Новые хлопоты ряда влиятельных лиц и редактора "Восхода" о том, чтобы постоянному сотруднику журнала разрешили, наконец, пребывание в Петербурге, ни к чему не привели. Мстиславские власти, к которым столичная полиция обратилась за справками, изобразили инициатора недавней кампании против антисемитизма человеком политически неблагонадежным.

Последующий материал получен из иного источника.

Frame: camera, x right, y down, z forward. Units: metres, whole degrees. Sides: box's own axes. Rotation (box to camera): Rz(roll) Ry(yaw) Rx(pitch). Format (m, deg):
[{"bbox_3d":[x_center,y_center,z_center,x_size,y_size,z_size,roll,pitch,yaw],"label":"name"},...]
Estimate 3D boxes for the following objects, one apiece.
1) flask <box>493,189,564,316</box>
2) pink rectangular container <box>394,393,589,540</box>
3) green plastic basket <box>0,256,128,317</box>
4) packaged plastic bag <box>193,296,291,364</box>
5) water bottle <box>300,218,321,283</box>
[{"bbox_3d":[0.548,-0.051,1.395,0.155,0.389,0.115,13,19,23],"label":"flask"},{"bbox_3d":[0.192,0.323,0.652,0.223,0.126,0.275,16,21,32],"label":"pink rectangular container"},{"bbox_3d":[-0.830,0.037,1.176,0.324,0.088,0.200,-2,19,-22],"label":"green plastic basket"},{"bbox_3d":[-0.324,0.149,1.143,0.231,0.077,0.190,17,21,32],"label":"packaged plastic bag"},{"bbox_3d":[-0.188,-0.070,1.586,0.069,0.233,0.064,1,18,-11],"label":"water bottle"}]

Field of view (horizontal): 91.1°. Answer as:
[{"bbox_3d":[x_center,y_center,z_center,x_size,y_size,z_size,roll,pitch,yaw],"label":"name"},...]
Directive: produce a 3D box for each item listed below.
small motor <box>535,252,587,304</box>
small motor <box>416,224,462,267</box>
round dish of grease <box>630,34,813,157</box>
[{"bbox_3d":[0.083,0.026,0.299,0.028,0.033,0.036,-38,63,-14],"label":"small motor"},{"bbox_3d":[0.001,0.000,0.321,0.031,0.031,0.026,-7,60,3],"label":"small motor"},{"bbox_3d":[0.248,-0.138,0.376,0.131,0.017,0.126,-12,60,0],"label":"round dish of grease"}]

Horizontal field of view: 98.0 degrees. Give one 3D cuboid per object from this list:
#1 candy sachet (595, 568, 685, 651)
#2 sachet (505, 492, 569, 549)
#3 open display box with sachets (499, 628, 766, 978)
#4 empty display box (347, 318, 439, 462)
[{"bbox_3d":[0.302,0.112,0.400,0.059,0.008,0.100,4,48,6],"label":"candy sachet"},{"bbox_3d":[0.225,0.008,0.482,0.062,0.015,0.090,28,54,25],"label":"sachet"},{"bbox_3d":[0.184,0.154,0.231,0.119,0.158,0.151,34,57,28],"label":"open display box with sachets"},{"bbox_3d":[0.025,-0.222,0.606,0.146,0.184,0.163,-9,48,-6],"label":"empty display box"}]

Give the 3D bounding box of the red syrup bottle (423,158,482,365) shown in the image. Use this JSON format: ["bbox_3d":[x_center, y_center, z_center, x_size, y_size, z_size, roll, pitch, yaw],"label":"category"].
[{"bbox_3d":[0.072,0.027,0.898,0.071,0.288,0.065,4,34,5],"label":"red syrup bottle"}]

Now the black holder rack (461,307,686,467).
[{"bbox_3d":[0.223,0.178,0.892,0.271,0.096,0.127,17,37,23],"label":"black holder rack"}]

С. Дубнов решил переселиться в Одессу. В серые октябрьские дни тряская повозка "балаголы" везла по размытой осенними дождями дороге молодую женщину и троих испуганно прижимавшихся друг к другу крошек, закутанных в платки и пледы. Глава семьи ждал их в Могилеве; там они сели на небольшой пароход, идущий на юг.
(75)
ГЛАВА ДЕВЯТАЯ
ОДЕССКИЙ ЛИТЕРАТУРНЫЙ КРУЖОК
С. Дубнов привык к скитаниям; и не раз случалось, что тихий загородный переулок чужого города или перспектива убегающей вдаль аллеи вростали в душу, как любимая мелодия, и становились неповторимым фоном внутренней жизни. Одесса не могла стать для мечтательного северянина "городом души": слишком безжалостно палило ее летнее солнце и колол иглами зимний морской ветер, слишком удушливо пахли акации в знойные ночи, слишком пестра и криклива была разноязычная буйная толпа. Но писатель полюбил этот город за то, что здесь дано ему было пережить полдень жизни, пору настоящей зрелости, когда улеглись бури юности, и открылся прямой и широкий путь.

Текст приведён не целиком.